Exercise material >>
******************************

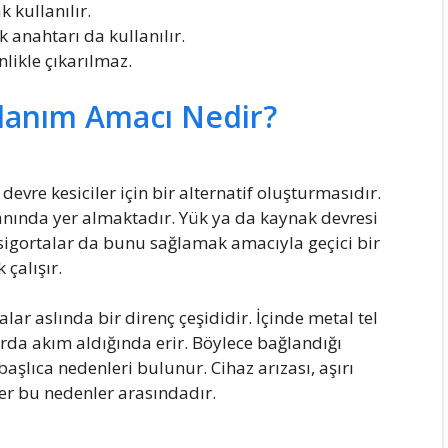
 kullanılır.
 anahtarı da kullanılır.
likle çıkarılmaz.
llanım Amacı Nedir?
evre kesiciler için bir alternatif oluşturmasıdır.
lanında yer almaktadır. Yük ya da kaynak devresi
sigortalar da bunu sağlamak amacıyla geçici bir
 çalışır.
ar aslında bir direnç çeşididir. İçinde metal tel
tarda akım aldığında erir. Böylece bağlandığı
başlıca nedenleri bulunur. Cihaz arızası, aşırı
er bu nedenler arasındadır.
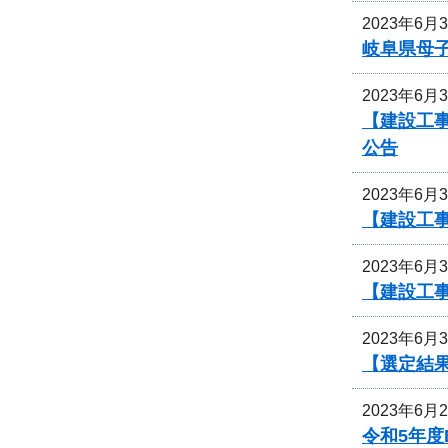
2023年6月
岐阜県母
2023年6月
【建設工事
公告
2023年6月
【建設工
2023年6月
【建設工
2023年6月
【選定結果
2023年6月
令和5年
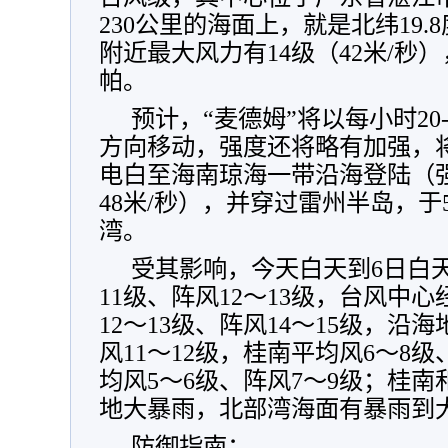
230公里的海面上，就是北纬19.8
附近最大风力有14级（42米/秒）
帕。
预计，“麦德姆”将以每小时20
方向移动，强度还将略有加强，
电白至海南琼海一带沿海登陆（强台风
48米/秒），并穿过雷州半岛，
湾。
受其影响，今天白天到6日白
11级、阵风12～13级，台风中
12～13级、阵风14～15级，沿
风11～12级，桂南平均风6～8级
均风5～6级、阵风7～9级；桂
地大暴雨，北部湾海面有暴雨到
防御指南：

******************************

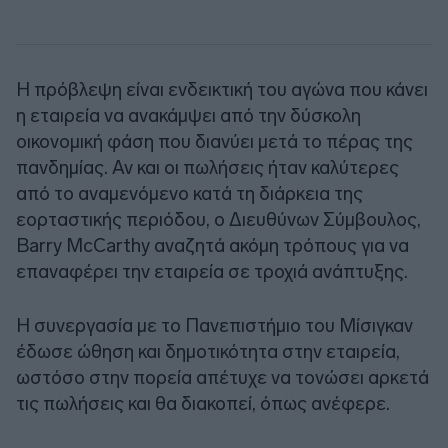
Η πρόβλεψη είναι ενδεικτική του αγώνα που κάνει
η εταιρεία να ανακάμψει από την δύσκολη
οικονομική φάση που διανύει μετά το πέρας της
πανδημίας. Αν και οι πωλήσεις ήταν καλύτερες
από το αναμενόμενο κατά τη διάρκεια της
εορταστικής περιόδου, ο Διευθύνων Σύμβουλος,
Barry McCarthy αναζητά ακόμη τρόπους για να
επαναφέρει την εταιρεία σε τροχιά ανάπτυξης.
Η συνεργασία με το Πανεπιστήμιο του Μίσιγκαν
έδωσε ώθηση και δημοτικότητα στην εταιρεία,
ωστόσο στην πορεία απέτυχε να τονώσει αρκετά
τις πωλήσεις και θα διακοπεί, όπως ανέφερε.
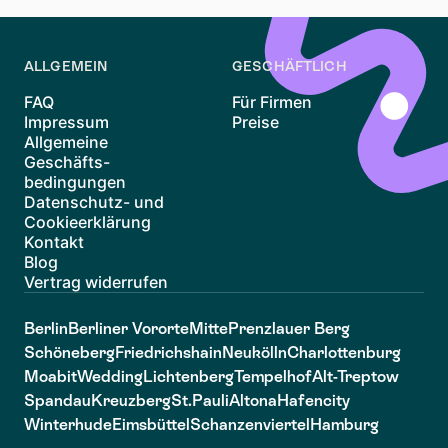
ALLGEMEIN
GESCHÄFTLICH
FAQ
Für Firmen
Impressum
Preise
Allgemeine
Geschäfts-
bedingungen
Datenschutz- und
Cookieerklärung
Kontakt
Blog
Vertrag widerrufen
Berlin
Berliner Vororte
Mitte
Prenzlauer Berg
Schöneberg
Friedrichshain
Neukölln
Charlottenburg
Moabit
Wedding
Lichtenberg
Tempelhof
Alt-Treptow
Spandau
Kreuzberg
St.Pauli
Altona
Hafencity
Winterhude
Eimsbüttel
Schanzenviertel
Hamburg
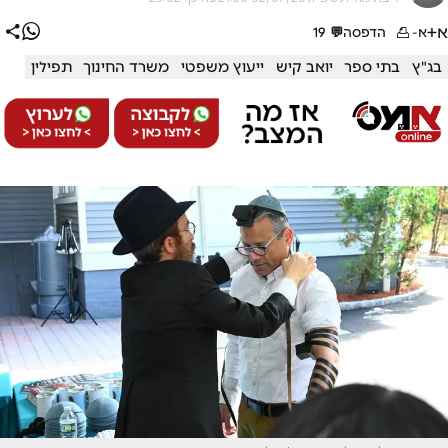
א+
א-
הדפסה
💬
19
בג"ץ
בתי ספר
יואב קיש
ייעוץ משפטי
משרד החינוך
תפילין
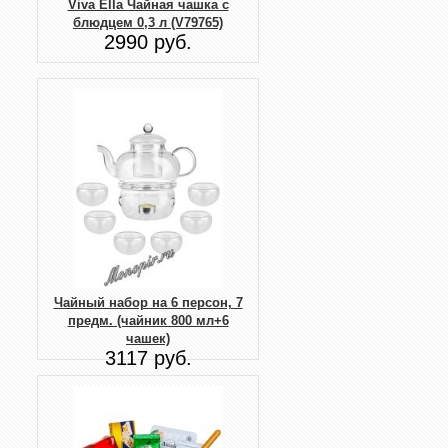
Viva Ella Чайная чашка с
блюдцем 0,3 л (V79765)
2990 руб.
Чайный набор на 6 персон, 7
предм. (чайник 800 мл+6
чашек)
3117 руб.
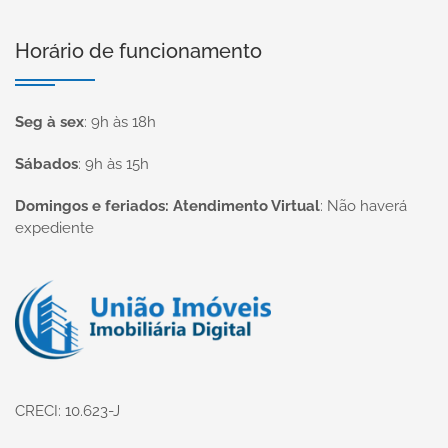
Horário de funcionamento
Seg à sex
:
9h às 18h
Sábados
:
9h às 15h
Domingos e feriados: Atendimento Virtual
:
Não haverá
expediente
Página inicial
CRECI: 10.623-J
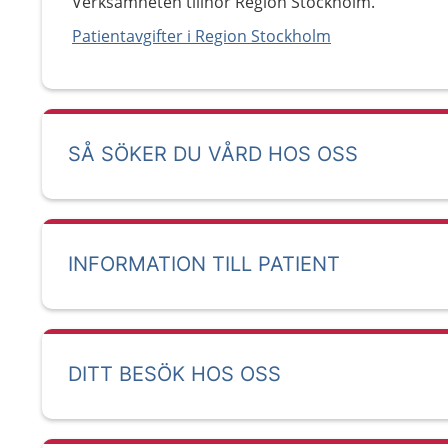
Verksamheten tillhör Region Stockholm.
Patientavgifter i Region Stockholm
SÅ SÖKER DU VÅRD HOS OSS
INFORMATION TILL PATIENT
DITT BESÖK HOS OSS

******************************

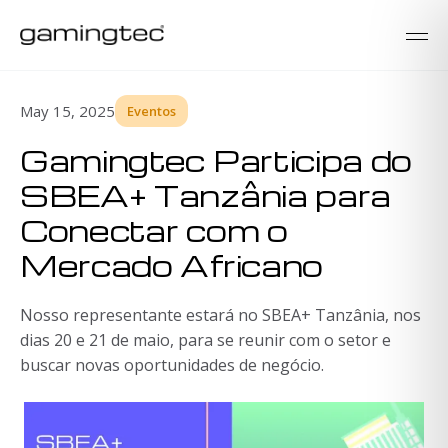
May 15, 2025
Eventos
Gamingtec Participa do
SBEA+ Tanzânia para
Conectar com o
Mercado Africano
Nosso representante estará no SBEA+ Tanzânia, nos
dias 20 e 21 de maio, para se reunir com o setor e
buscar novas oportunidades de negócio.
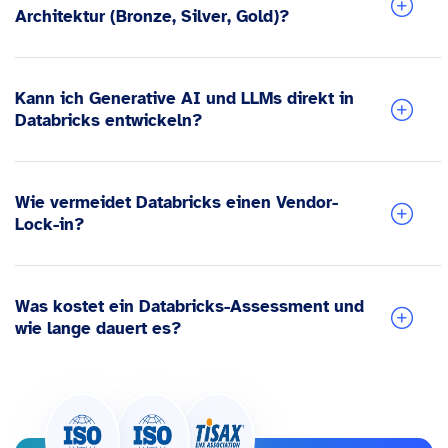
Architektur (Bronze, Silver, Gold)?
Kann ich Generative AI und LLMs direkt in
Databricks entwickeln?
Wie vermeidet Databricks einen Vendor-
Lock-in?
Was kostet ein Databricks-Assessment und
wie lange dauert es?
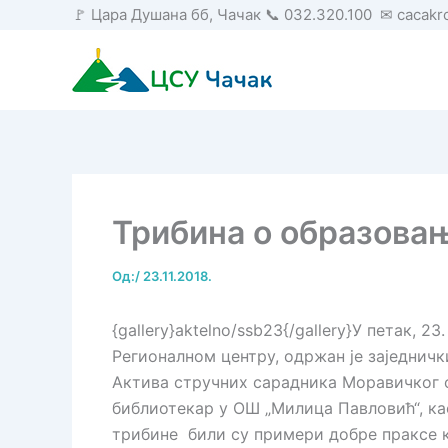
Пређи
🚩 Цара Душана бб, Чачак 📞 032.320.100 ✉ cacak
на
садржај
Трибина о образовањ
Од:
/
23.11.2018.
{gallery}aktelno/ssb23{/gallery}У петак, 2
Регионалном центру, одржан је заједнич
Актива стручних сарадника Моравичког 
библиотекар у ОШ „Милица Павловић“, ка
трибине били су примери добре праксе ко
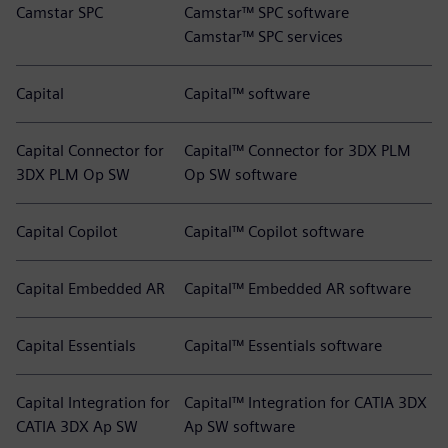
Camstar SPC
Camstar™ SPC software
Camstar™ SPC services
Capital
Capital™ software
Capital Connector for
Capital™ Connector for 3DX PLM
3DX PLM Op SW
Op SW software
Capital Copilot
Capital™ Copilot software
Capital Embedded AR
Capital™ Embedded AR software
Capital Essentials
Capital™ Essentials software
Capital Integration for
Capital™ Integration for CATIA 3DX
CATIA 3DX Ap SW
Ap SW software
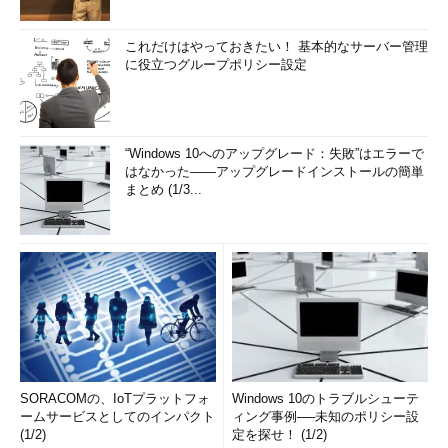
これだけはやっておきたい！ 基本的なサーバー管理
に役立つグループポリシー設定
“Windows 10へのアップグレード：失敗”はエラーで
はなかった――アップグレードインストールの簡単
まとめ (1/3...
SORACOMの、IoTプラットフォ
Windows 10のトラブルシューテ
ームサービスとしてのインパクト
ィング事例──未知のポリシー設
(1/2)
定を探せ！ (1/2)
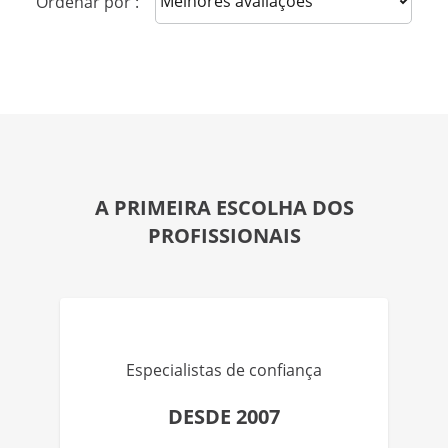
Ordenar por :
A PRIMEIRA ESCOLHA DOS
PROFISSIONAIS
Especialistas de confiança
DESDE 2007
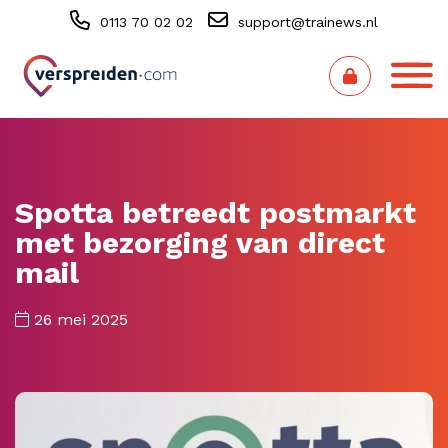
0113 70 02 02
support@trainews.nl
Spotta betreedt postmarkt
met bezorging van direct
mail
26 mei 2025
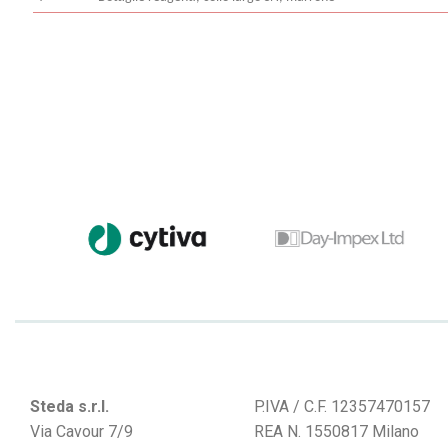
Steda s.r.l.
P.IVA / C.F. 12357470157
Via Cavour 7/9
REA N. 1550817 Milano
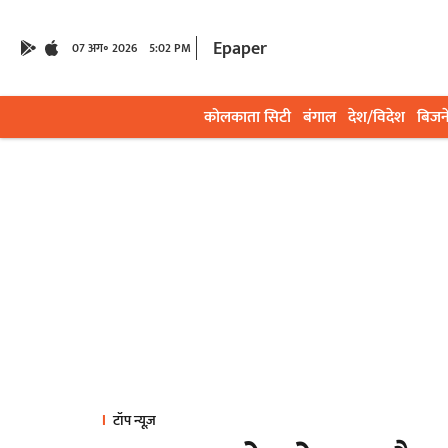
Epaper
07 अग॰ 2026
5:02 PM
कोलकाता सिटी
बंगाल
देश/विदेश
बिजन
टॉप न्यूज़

******************************

Your task >> Quote, word for word, the lines of the listing from the one containing "Η πρόβλεψη είναι" through the one containing "Η συνεργασία με το Πανεπιστήμιο του Μίσιγκαν", including both of those lines.

Response area >>
Η πρόβλεψη είναι ενδεικτική του αγώνα που κάνει
η εταιρεία να ανακάμψει από την δύσκολη
οικονομική φάση που διανύει μετά το πέρας της
πανδημίας. Αν και οι πωλήσεις ήταν καλύτερες
από το αναμενόμενο κατά τη διάρκεια της
εορταστικής περιόδου, ο Διευθύνων Σύμβουλος,
Barry McCarthy αναζητά ακόμη τρόπους για να
επαναφέρει την εταιρεία σε τροχιά ανάπτυξης.
Η συνεργασία με το Πανεπιστήμιο του Μίσιγκαν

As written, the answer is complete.